Start of SOURCE PASSAGE

# what is the best e46 m3 color combo?



## LIL RAJA (Feb 27, 2002)

My favorite is silverstone with blk. but it's 2k more.

i am leaning towards titanium silver/cina. or imola red if i were to buy one now. What are your opinions.

http://members.roadfly.com/loki/faqtext.html

peace.

LIL Raja


----------



## zivagolee (Feb 13, 2002)

Just placed an order for Orient Blue/Black Leather... 2K more but I just LOOOVEEE the color...


----------



## Mr. The Edge (Dec 19, 2001)

Topaz Blue with Gray Leather is clearly the top combo!


----------



## nate (Dec 24, 2001)

LeMans Blue on Black!


----------



## Alex Baumann (Dec 19, 2001)

Carbonschwarz / Cinnamon


----------



## mzn2000 (Jun 12, 2002)

*TS/IR*

Titanium Silver w/Imola Red interior is what I have on order ...


----------



## aldo (Jan 19, 2002)

*Did you check out the Individual Colors???*



zivagolee said:


> *Just placed an order for Orient Blue/Black Leather... 2K more but I just LOOOVEEE the color...  *


If they are charging you $2k extra for Orient Blue, you might want to check out the "BMW Individual" colors. Same $2k but different selection.......

http://www.bmw.com/bmwe/products/individual2/index.html

Check it out!!!! I can't believe they are still showing Arizona Sun metallic as available after everything I went through!!!!!

End of SOURCE PASSAGE
Start of GIVEN MATERIAL

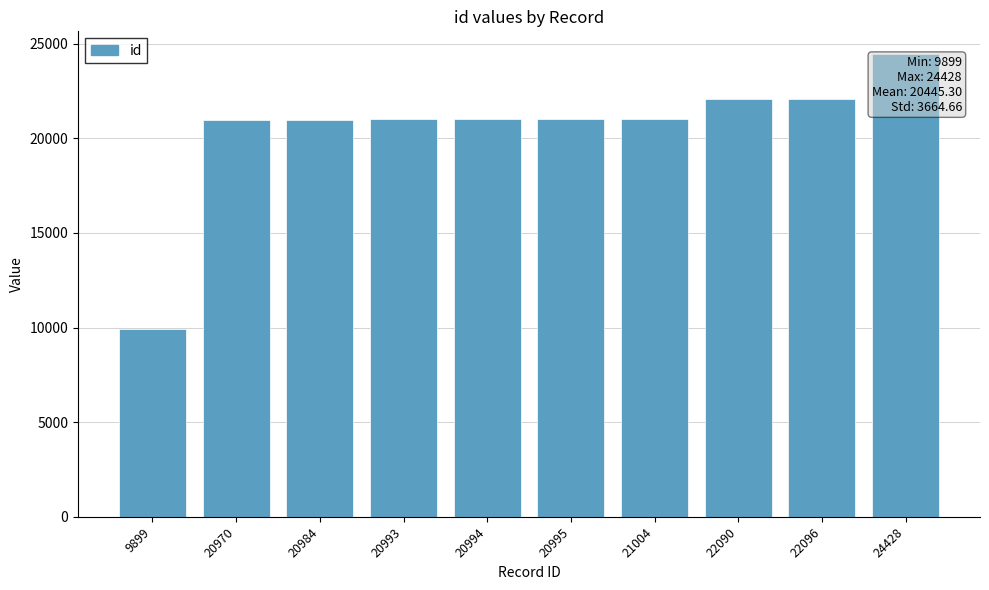

How many data points does each series have?

10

End of GIVEN MATERIAL

THE PROBLEM
Extend the E46 M3 color thread beyond its final post. These lines have nothing to do with the E46 M3 color thread.

RESULT FOR THIS EXERCISE
:thumb: :thumb: :thumb: :thumb:


----------



## Mystikal (Dec 20, 2001)

Imola/Imola or Phoenix/Black for me. :thumb:


----------



## zivagolee (Feb 13, 2002)

*Re: Did you check out the Individual Colors???*



aldo said:


> *
> 
> If they are charging you $2k extra for Orient Blue, you might want to check out the "BMW Individual" colors. Same $2k but different selection.......
> 
> ...


Well after checking out this pic and looking at my own car.. i just HAD to get that color


----------



## ayn (Dec 19, 2001)

i would pick jet blk with cloth seats...


----------



## aldo (Jan 19, 2002)

*Re: Re: Did you check out the Individual Colors???*



zivagolee said:


> *
> 
> Well after checking out this pic and looking at my own car.. i just HAD to get that color
> 
> ...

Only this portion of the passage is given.